Stored entries:

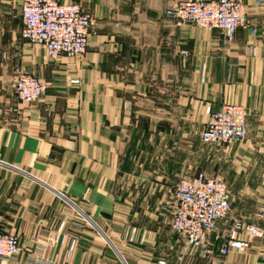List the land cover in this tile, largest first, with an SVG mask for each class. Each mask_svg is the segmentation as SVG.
I'll return each mask as SVG.
<instances>
[{
  "label": "crops",
  "instance_id": "obj_1",
  "mask_svg": "<svg viewBox=\"0 0 264 264\" xmlns=\"http://www.w3.org/2000/svg\"><path fill=\"white\" fill-rule=\"evenodd\" d=\"M59 1L93 18L81 57L49 59L22 37L23 0H0V231L22 243L0 264H264V236L227 256L216 243L235 220L264 229V7L245 0L256 33L229 42L168 15L176 0ZM17 68L48 92L20 103ZM225 103L246 108L247 138L201 153ZM204 171L231 204L208 253L171 225L172 187Z\"/></svg>",
  "mask_w": 264,
  "mask_h": 264
},
{
  "label": "built area",
  "instance_id": "obj_2",
  "mask_svg": "<svg viewBox=\"0 0 264 264\" xmlns=\"http://www.w3.org/2000/svg\"><path fill=\"white\" fill-rule=\"evenodd\" d=\"M264 7V0H253ZM245 0H176L168 15L179 23H193L204 29H218L225 39L233 42L237 31L256 28L244 10ZM22 37L44 48L51 60L61 57H81L88 52L93 33V18L80 3L59 0H23ZM78 83V81H73ZM49 85L37 75L16 69L14 93L20 103L31 104L44 96ZM208 122L201 133L204 144L234 145L246 140L249 122L244 106L223 104L218 110L208 109ZM171 225L186 243L195 249L210 251L208 239L218 223L231 209L228 185L219 177L198 172L181 177L172 193ZM264 236L259 226L235 220L218 252L227 256L246 251L251 241ZM22 243L17 234L0 231V261L15 259L21 254Z\"/></svg>",
  "mask_w": 264,
  "mask_h": 264
},
{
  "label": "rangeland",
  "instance_id": "obj_3",
  "mask_svg": "<svg viewBox=\"0 0 264 264\" xmlns=\"http://www.w3.org/2000/svg\"><path fill=\"white\" fill-rule=\"evenodd\" d=\"M71 2H77V1H71ZM78 3V2H77ZM81 5V4H80ZM24 104H26V103H24ZM32 104V103H31ZM218 146H220V147H223V146H225V145H220V144H204V143H200V150H201V153L202 152H206V149H209V148H213V147H218ZM204 173H205V171H204ZM207 174V173H206ZM212 177H219V178H221L222 179V177L220 176V175H212ZM176 184V183H175ZM175 186V185H174ZM174 186L172 187V191H171V193H173V189H174ZM226 219V218H225ZM224 220V219H223ZM222 220V221H223ZM243 222H245V221H243ZM246 223V222H245ZM218 226V225H217ZM232 227V226H231ZM230 227V228H231ZM216 229H217V227H216ZM215 229V230H216ZM214 230V231H215ZM230 230V229H229ZM229 230L227 231V233L229 232ZM227 235V234H226ZM217 236V235H216ZM226 238V236H224L223 238H218V239H216V243H222L223 241H224V239ZM252 242V241H251ZM251 245V244H250ZM230 255V254H229Z\"/></svg>",
  "mask_w": 264,
  "mask_h": 264
}]
</instances>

PROBLEM: Copy the listing exactly. Any image in it stays out of the copy.

EXERCISE ANSWER:
List the land cover in this tile, largest first, with an SVG mask for each class. Each mask_svg is the segmentation as SVG.
I'll return each mask as SVG.
<instances>
[{
  "label": "crops",
  "instance_id": "obj_1",
  "mask_svg": "<svg viewBox=\"0 0 264 264\" xmlns=\"http://www.w3.org/2000/svg\"><path fill=\"white\" fill-rule=\"evenodd\" d=\"M59 1L93 18L81 57L49 59L22 37L23 0H0V231L22 243L0 264H264V236L227 256L216 243L235 220L264 229V7L245 0L256 33L229 42L168 15L176 0ZM17 68L48 92L20 103ZM225 103L246 108L247 138L201 153ZM204 171L231 204L208 253L171 225L172 187Z\"/></svg>",
  "mask_w": 264,
  "mask_h": 264
},
{
  "label": "built area",
  "instance_id": "obj_2",
  "mask_svg": "<svg viewBox=\"0 0 264 264\" xmlns=\"http://www.w3.org/2000/svg\"><path fill=\"white\" fill-rule=\"evenodd\" d=\"M264 7V0H253ZM245 0H176L168 15L179 23H193L204 29H218L225 39L233 42L237 31L256 28L244 10ZM22 37L44 48L51 60L61 57H81L88 52L93 33V18L80 3L59 0H23ZM78 83V81H73ZM49 85L37 75L16 69L14 93L20 103L31 104L44 96ZM208 122L201 133L204 144L234 145L246 140L249 122L244 106L223 104L218 110L208 109ZM171 225L186 243L195 249L210 251L208 239L218 223L231 209L228 185L219 177L198 172L181 177L172 193ZM264 236L259 226L235 220L218 252L227 256L246 251L251 241ZM22 243L17 234L0 231V261L15 259L21 254Z\"/></svg>",
  "mask_w": 264,
  "mask_h": 264
},
{
  "label": "rangeland",
  "instance_id": "obj_3",
  "mask_svg": "<svg viewBox=\"0 0 264 264\" xmlns=\"http://www.w3.org/2000/svg\"><path fill=\"white\" fill-rule=\"evenodd\" d=\"M71 2H77V1H71ZM78 3V2H77ZM81 5V4H80ZM24 104H26V103H24ZM32 104V103H31ZM218 146H220V147H223V146H225V145H220V144H204V143H200V150H201V153L202 152H206V149H209V148H213V147H218ZM204 173H205V171H204ZM207 174V173H206ZM212 177H219V178H221L222 179V177L220 176V175H212ZM176 184V183H175ZM175 186V185H174ZM174 186L172 187V191H171V193H173V189H174ZM226 219V218H225ZM224 220V219H223ZM222 220V221H223ZM243 222H245V221H243ZM246 223V222H245ZM218 226V225H217ZM232 227V226H231ZM230 227V228H231ZM216 229H217V227H216ZM215 229V230H216ZM214 230V231H215ZM230 230V229H229ZM229 230L227 231V233L229 232ZM227 235V234H226ZM217 236V235H216ZM226 238V236H224L223 238H218V239H216V243H222L223 241H224V239ZM252 242V241H251ZM251 245V244H250ZM230 255V254H229Z\"/></svg>",
  "mask_w": 264,
  "mask_h": 264
}]
</instances>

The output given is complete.